As I mentioned before, I didn’t do a lot of “touristy” things in Bali–I spent more days relaxing and enjoying the laidback pace of Ubud than filling my days with sightseeing. I didn’t go to the Monkey Forest, I didn’t go to the Gilis, I didn’t even get a Balinese massage. So what did I do exactly for 15 days? Here’s a rundown.
Throughout the first four months of my trip, I knew I wanted to do yoga in Bali. I’m definitely not the most experienced yogi, or even the most committed, but I do love taking my once weekly classes and I’m still on the email list for my studio in Berkeley just because I miss the instructors there so much. I am really inflexible and have very small, tight hips, so wearing a 30 pound backpack around 24/7 was not doing the best things to my body: I should have been practicing yoga the whole six months. But I tried to make up for lost time in Bali and went to yoga almost every day I was there, primarily at the Yoga Barn in Ubud. The studio is beautiful: the main room is upstairs and outside, and the downstairs room has a spectacular view of a rice paddy (the entire front facing wall is a window). It didn’t hurt that they offer so many classes per day and have amazing instructors. Yoga was undoubtedly one of my highlights of Bali.
2. Coffee shops
The other highlight? The coffee. While I’m not the biggest coffee drinker in the world (or the snobbiest), I soon found out first hand why everyone raves about Balinese kopi, or coffee. I made it my afternoon ritual (after morning yoga) to try out a new coffee shop. I’d bring my laptop and blog while drinking local Indonesian roasts and eating way too many scones or cookies (rendering my morning workout meaningless). Stay tuned for a roundup of my favorite coffee shops in Ubud: I only wish I could be at one of them now!
Ubud is also famous for its thriving art scene, and while I didn’t go to as many museums as I did in Paris, I did appreciate its myriad forms throughout my 2 weeks there. I really enjoyed visiting the Antonio Blanco museum: the funky building it’s housed in is just as cool as the actual art. I also loved seeing all of the art shops littered throughout Ubud; while I didn’t buy anything I certainly enjoyed looking. My other cultural activity was seeing a traditional Balinese dance show. While not something I would usually make an effort to see, I did appreciate the beautiful costumes and unique style of dancing.
4. Ate amazing food
As Bali is a world class tourist destination (and a little more Westernized, than say, Laos), the amount of amazing restaurants there is staggering. I realized how much my day centered around food until I wrote a guide for a few friends embarking on their own Southeast Asia journeys when I couldn’t stop writing down restaurants in Bali to try. I loved all the Balinese food I ate, from the upscale restaurant in Ubud to the beach shack mie goreng I had with a Bintang watching the huge waves roll in in Seminyak. But, to be honest (and I’m sure this is going to kill all my travel blogger street cred), I also loved the abundance of good Western food. While you can find edible pizza on the beach islands of Thailand, you won’t be finding delicious tacos or fancy sandwiches. After four months of traveling around Southeast Asia, I couldn’t help but treat myself to a few lunches at Taco Casa Bali and a cheese plate or two at Kebun Bistro. I also got really excited about the availability of wine: though Two Islands isn’t anything to write home about, it still made me a happy girl.

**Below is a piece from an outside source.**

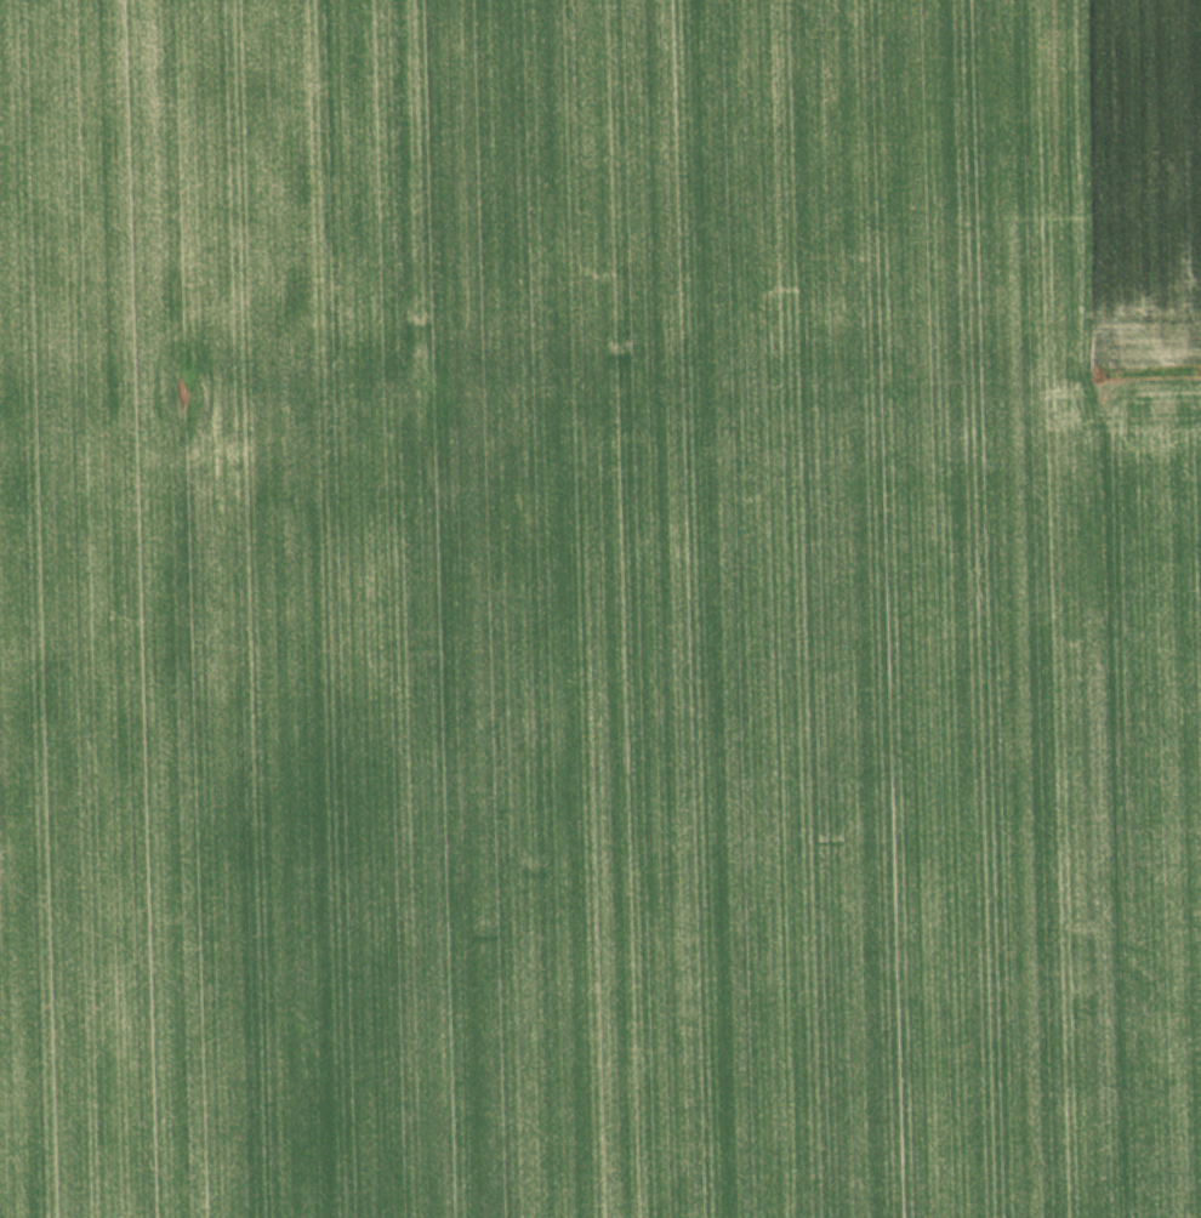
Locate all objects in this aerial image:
crop: (600, 609)

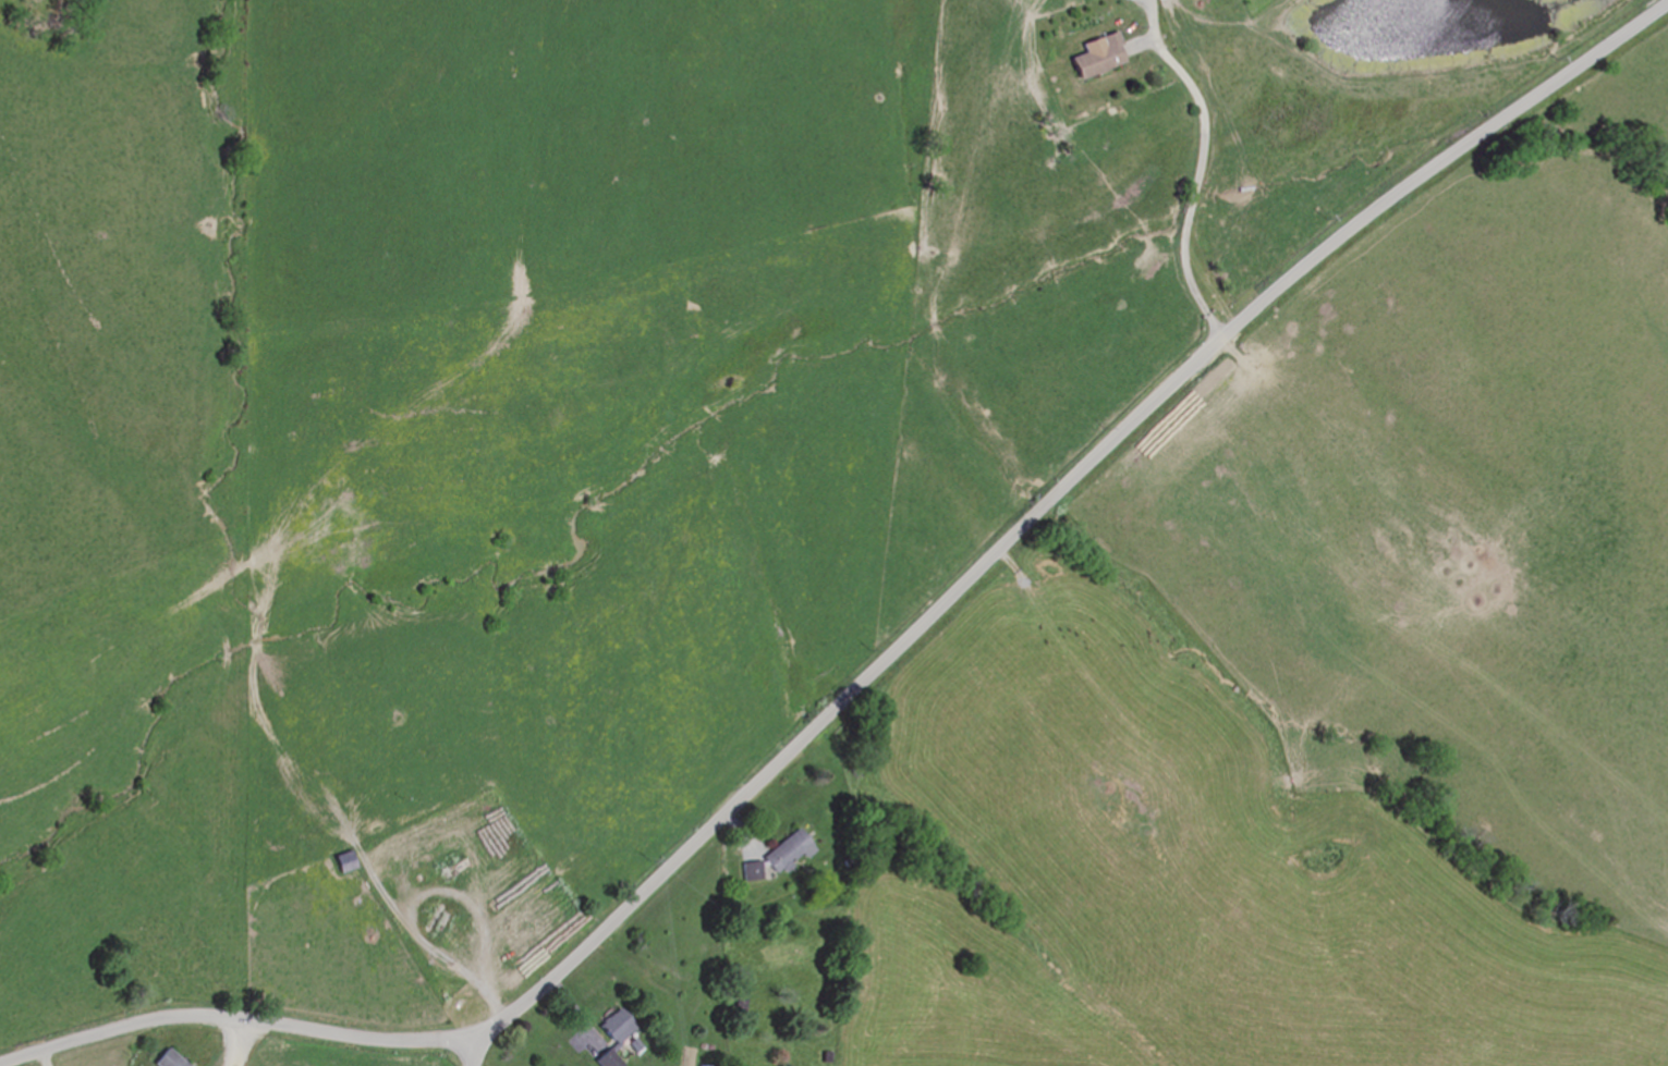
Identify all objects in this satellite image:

5. Wandered and window shopped
I liked to spend at least an hour each day walking the streets, not just as exercise but also because I enjoyed seeing the endless window displays. Ubud (and all of Bali) is truly a shopper’s paradise and you can find anything you need or want in Bali. I won’t lie: I did succumb to the shopper’s siren call and purchase a few souvenirs for myself and family members. Like I mentioned yesterday, my favorite was probably the beautiful handmade Balinese lace, but I also picked up two adorable baby outfits for my nephew and niece. If only my backpack was big enough for more! (Although probably better for my wallet that it isn’t.)
6. Beach bummed
Is a trip to Bali really a trip to Bali if you didn’t spend some time lounging in the sand? Although I only spent 4 days in Seminyak, Bali’s trendy beach town, I did make sure to devote one full day to the serious art of suntanning. Since my $10/night hostel was located right next to the $200/night W Hotel, I used my sneaky skills of blending in to hang out by their pool and beach. On my last day in Seminyak, I found a spot to rent a beach chair, and enjoyed the cheap seafood lunch and Bintangs to celebrate my final day of “vacation within a vacation.”
7. Took a cooking class and bike tour
I did do a few touristy things while I was in Bali: I took a cooking class and went on a bike riding tour. Although I’ll write longer posts on each of them, I wanted to mention them here as well. It’s hard to say which one I enjoyed more: although the cooking class had a delicious end result, I did love getting out of Ubud’s main tourist center and seeing some of the smaller surrounding villages on the bike tour. The bike ride ended with lunch at the guide’s family home, with his sisters-in-laws cooking lunch for everyone. I have fond memories of both, and I can’t wait to use some of my Balinese recipes here at home.